The global economy stands at a critical juncture. After a decade of tepid growth and stagnant productivity in developed economies, the emergence of Generative AI promises to act as the catalyst for a new era of prosperity. However, the transition from technological promise to economic reality is neither automatic nor guaranteed. The "next phase" of AI is no longer just about impressive chatbots; it is about embedding machine intelligence into the very core of the production process.
The Productivity Paradox and AI
For years, economists have grappled with the so-called "Solow Paradox": we see technological progress everywhere except in productivity statistics. Despite the explosion of the internet and smartphones, productivity growth remained stubbornly low. AI, however, appears to be breaking this pattern. Unlike previous digital innovations that focused on entertainment or communication, AI directly targets cognitive labor. According to recent analyses, AI's potential to automate complex tasks and enhance decision-making could add up to $15 trillion to the global economy by 2030.
The difference lies in the speed of adoption. While electricity took decades to reorganize factories, AI is being integrated into existing software infrastructures within months. From coding to pharmaceutical research, early studies show efficiency gains ranging from 20% to 50% in specific sectors. This leap is not merely an improvement; it is a structural shift in how value is created.
Reorganizing the Labor Market
Concerns about mass unemployment due to automation persist, but reality appears more nuanced. AI does not necessarily replace entire professions but rather specific tasks within them. This leads to a process of "augmentation," where the worker becomes more effective by using AI tools. For countries with aging populations, such as many European powers and Japan, AI could be the solution to labor shortages, allowing fewer people to produce more.
- Reskilling: The need for new skills is becoming urgent, with an emphasis on critical thinking and AI system management.
- Creation of new roles: Professions are emerging that didn't exist two years ago, such as prompt engineers and AI ethics auditors.
- Geographic decentralization: AI enables the delivery of high-value services from anywhere on the planet, altering the map of global labor.
Geopolitics and Economic Inequalities
The next phase of AI will also be defined by the competition for resources: computing power, data, and energy. The US and China lead the AI arms race, investing billions in semiconductors and data centers. Europe, on the other hand, is trying to find a balance between regulation (AI Act) and innovation. The risk is the creation of a new "digital divide" between countries that own the technology and those that are mere consumers.
"Artificial Intelligence is not just a tool, but a new form of capital that can exponentially increase the return on other factors of production."

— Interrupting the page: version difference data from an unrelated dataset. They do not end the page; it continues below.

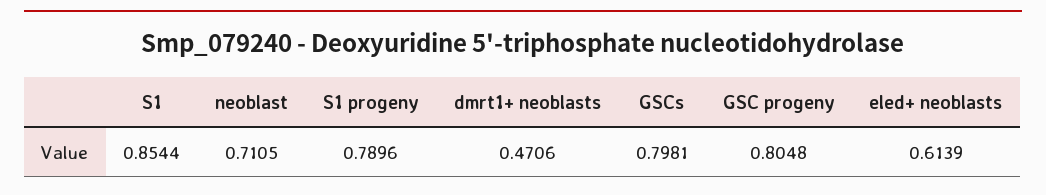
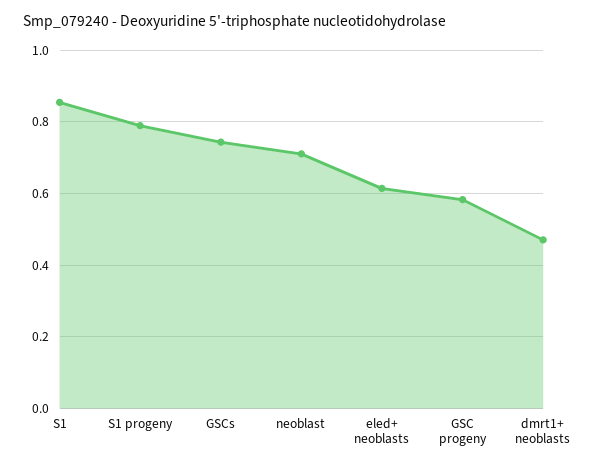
  {
    "S1": 0.8544,
    "neoblast": 0.7105,
    "S1 progeny": 0.7896,
    "dmrt1+ neoblasts": 0.4706,
-   "GSCs": 0.7981,
+   "GSCs": 0.74,
-   "GSC progeny": 0.8048,
+   "GSC progeny": 0.58,
    "eled+ neoblasts": 0.6139
  }

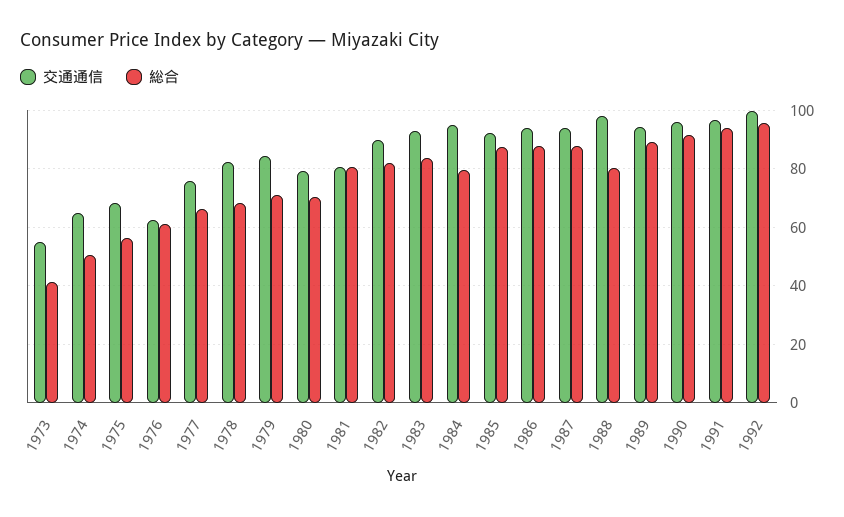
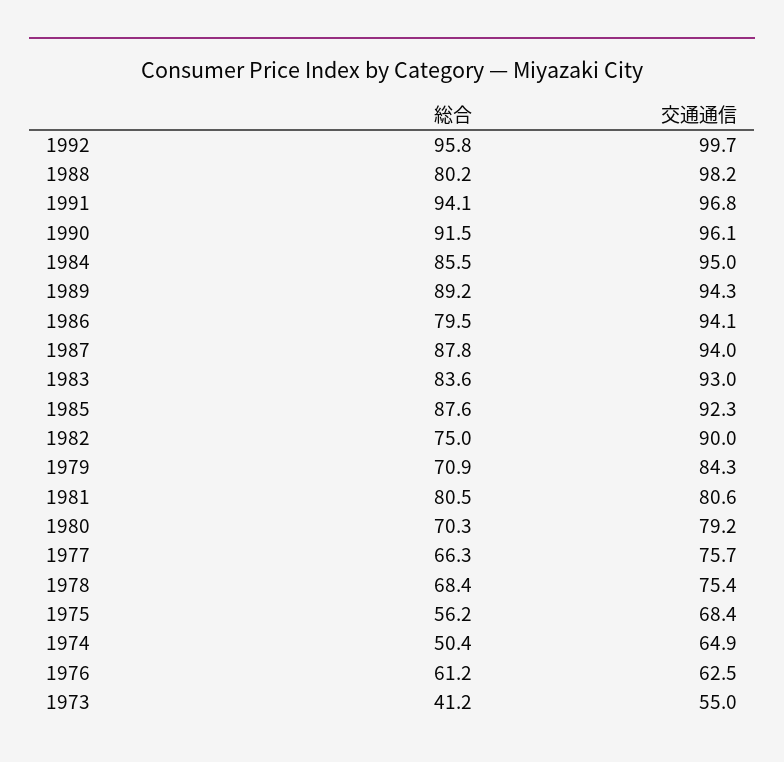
  {
    "交通通信": {
      "1973": 55,
      "1974": 64.9,
      "1975": 68.4,
      "1976": 62.5,
      "1977": 75.7,
-     "1978": 82.5,
+     "1978": 75.4,
      "1979": 84.3,
      "1980": 79.2,
      "1981": 80.6,
      "1982": 90,
      "1983": 93,
      "1984": 95,
      "1985": 92.3,
      "1986": 94.1,
      "1987": 94,
      "1988": 98.2,
      "1989": 94.3,
      "1990": 96.1,
      "1991": 96.8,
      "1992": 99.7
    },
    "総合": {
      "1973": 41.2,
      "1974": 50.4,
      "1975": 56.2,
      "1976": 61.2,
      "1977": 66.3,
      "1978": 68.4,
      "1979": 70.9,
      "1980": 70.3,
      "1981": 80.5,
-     "1982": 82.5,
+     "1982": 75,
      "1983": 83.6,
-     "1984": 80,
+     "1984": 85.5,
      "1985": 87.6,
-     "1986": 87.5,
+     "1986": 79.5,
      "1987": 87.8,
      "1988": 80.2,
      "1989": 89.2,
      "1990": 91.5,
      "1991": 94.1,
      "1992": 95.8
    }
  }

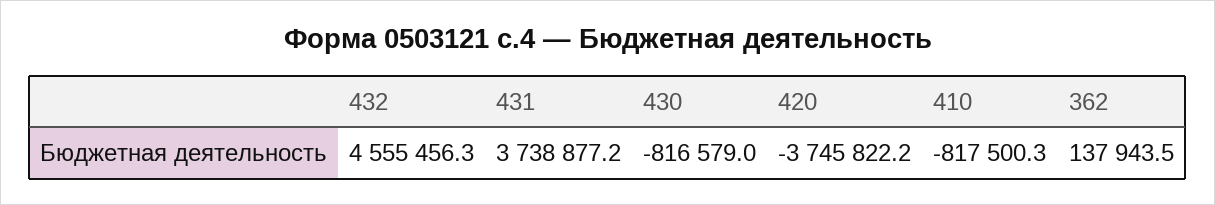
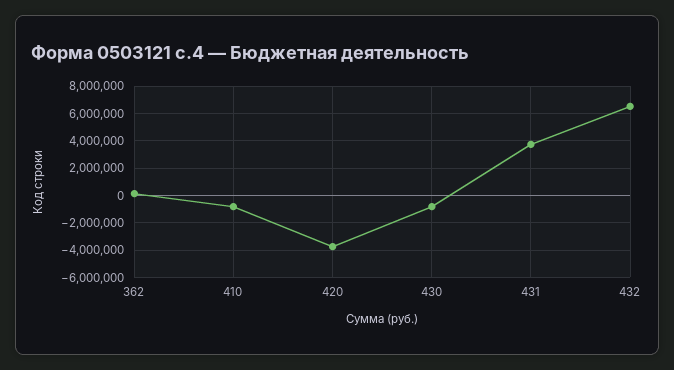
  {
-   "432": 4555456.3,
+   "432": 6500000,
    "431": 3738877.2,
    "430": -816579,
    "420": -3745822.2,
    "410": -817500.3,
    "362": 137943.5
  }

For smaller economies, the challenge is twofold. On one hand, AI offers the opportunity to bypass bureaucratic hurdles and modernize the public sector. On the other, it requires a radical overhaul of the educational system and IT investments. Productivity in these regions often lags behind; AI adoption could be the "leapfrog" moment needed to converge with advanced economies.

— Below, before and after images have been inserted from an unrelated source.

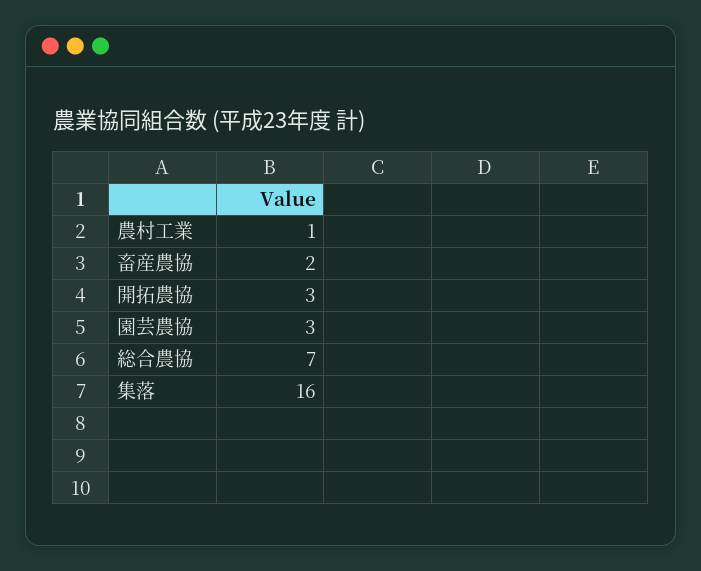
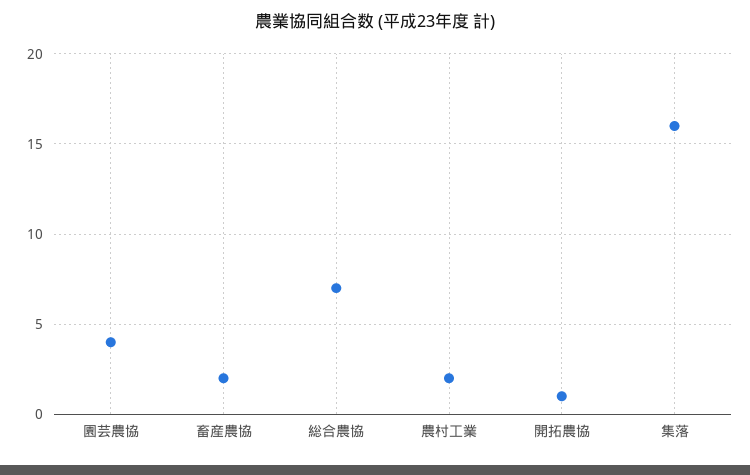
  {
-   "農村工業": 1,
+   "農村工業": 2,
    "畜産農協": 2,
-   "開拓農協": 3,
+   "開拓農協": 1,
-   "園芸農協": 3,
+   "園芸農協": 4,
    "総合農協": 7,
    "集落": 16
  }

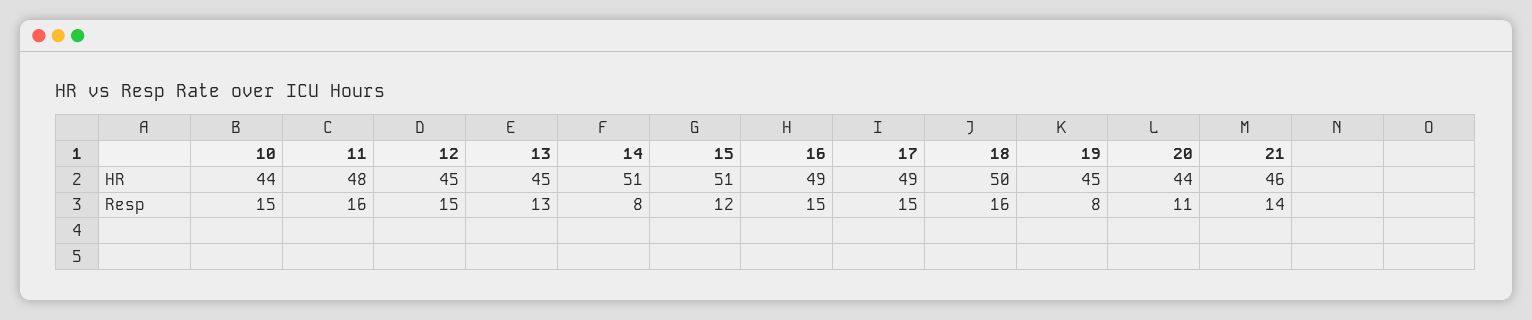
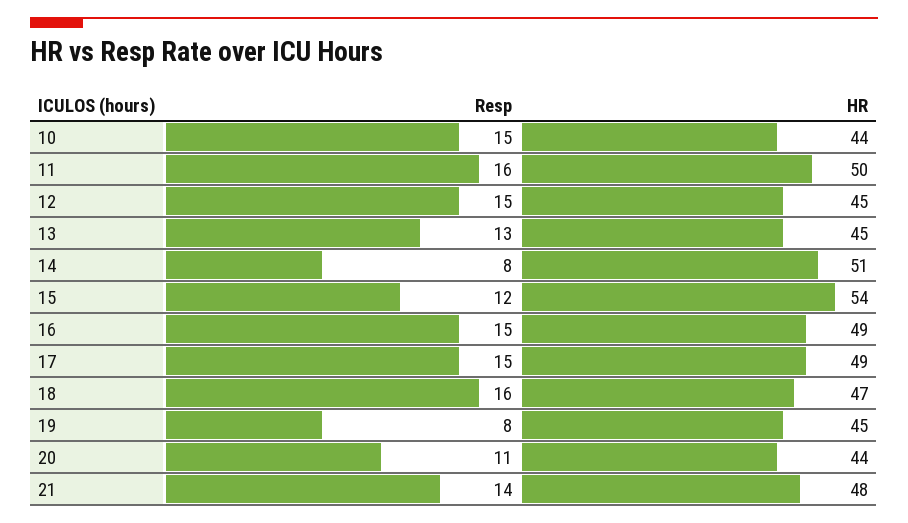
  {
    "10": {
      "HR": 44,
      "Resp": 15
    },
    "11": {
-     "HR": 48,
+     "HR": 50,
      "Resp": 16
    },
    "12": {
      "HR": 45,
      "Resp": 15
    },
    "13": {
      "HR": 45,
      "Resp": 13
    },
    "14": {
      "HR": 51,
      "Resp": 8
    },
    "15": {
-     "HR": 51,
+     "HR": 54,
      "Resp": 12
    },
    "16": {
      "HR": 49,
      "Resp": 15
    },
    "17": {
      "HR": 49,
      "Resp": 15
    },
    "18": {
-     "HR": 50,
+     "HR": 47,
      "Resp": 16
    },
    "19": {
      "HR": 45,
      "Resp": 8
    },
    "20": {
      "HR": 44,
      "Resp": 11
    },
    "21": {
-     "HR": 46,
+     "HR": 48,
      "Resp": 14
    }
  }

Conclusions for the Future
The next phase of global growth will undoubtedly be "intelligent." However, success will not be measured solely by GDP growth, but by how this growth is distributed. If AI leads to a concentration of wealth in a few tech giants, social pressures will mount. But if it is used to democratize knowledge and solve problems like climate change and healthcare, then the promise of a new golden age of productivity may become a reality.